▶ EXTRACTED TEXT
--- Begin ---

If you want to use Skein (one of the SHA-3 candidates) anyway: it has a "mode of operation" (configuration variant) for tree hashing, which works just like your method 2.

It does this internally of the operation, as multiple calls of UBI on the individual blocks. This is described in section 3.5.6 of the Skein specification paper (version 1.3).

skein tree hash example - from the paper

You will need a leaf-size of 1 MB (so, Y_l = 14, for the 512-bit variant, 15 for 256, 13 for 1024) and a maximum tree height Y_m = 2 for your application. (The image shows an example with Y_m >= 3.)

The paper does not really include any cryptographic analysis of the tree hashing mode, but the fact that it is included (and even mentioned as a possible use for password hashing) seems to mean that the authors consider it at least as save as the "standard" sequential mode. (It is also not mentioned at all in the proof paper.)

--- End ---

▶ DATA LINES
--- Begin ---

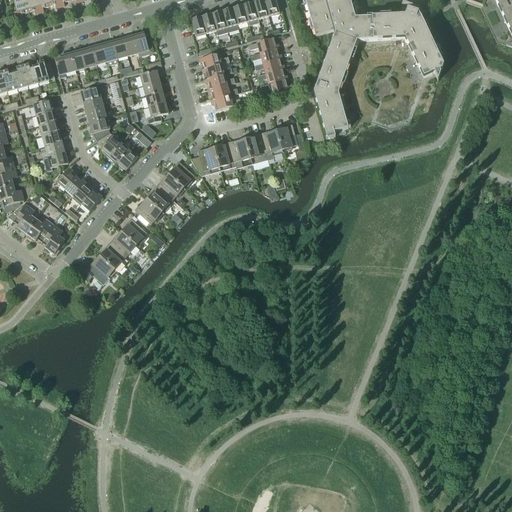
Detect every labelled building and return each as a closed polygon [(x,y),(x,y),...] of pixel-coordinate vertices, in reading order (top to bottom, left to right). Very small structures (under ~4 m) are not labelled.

--- End ---
--- Begin ---

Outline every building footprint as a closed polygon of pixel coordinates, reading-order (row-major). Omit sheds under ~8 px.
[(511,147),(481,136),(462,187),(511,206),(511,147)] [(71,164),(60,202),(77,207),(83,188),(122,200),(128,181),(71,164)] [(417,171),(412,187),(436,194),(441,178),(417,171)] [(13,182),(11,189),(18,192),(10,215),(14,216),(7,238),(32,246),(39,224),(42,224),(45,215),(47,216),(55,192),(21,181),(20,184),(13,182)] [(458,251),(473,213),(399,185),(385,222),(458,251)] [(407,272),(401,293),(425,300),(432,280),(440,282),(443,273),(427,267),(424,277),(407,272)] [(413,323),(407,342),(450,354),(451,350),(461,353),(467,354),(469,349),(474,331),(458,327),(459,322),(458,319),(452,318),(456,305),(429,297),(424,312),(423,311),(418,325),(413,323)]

--- End ---

▶ THINGS TO DO
#1 Rewrite the paragraph of the Skein tree hashing text that begins "You will need a leaf-size" as a short bulleted list that keeps its main facts.
#2 Pick up the Skein tree hashing text after its last sentence and keep writing it.

▶ ANSWERS BY TASK
#1
- Leaf size: 1 MB, so Y_l = 14 for the 512-bit variant, 15 for 256, and 13 for 1024.
- Maximum tree height: Y_m = 2 for this application.
- The image shows an example with Y_m >= 3.

#2
On a more theoretical level:
Most ways of finding collisions in hash functions rely on finding a collision in the underlying compression function f : S × M -> S (which maps a previous state together with a block of data to the new state).

A collision here is one of these:

  • a pair of messages and a state such that f(s, m1) = f(s, m2)
  • a pair of two states, a message block, so that f(s1, m) = f(s2, m)
  • a pair of messages and a pair of states such that f(s1, m1) = f(s2, m2).

The first one is the easiest one to exploit - simply modify one block of your message, and let all the other blocks same.

To use the other ones, we additionally need a preimage attack on the compression function for the previous blocks, which is usually thought to be even more complicated.

If we have a collision of this first type, we can exploit it in the tree version just as well as in the sequential version, namely on the lowest level. For creating collisions on the higher levels, we again need preimage attacks on the lower levels.

So, as long as the hash function (and its compression function) is preimage resistant, the tree version has not more collision weak points than the "long stream" one.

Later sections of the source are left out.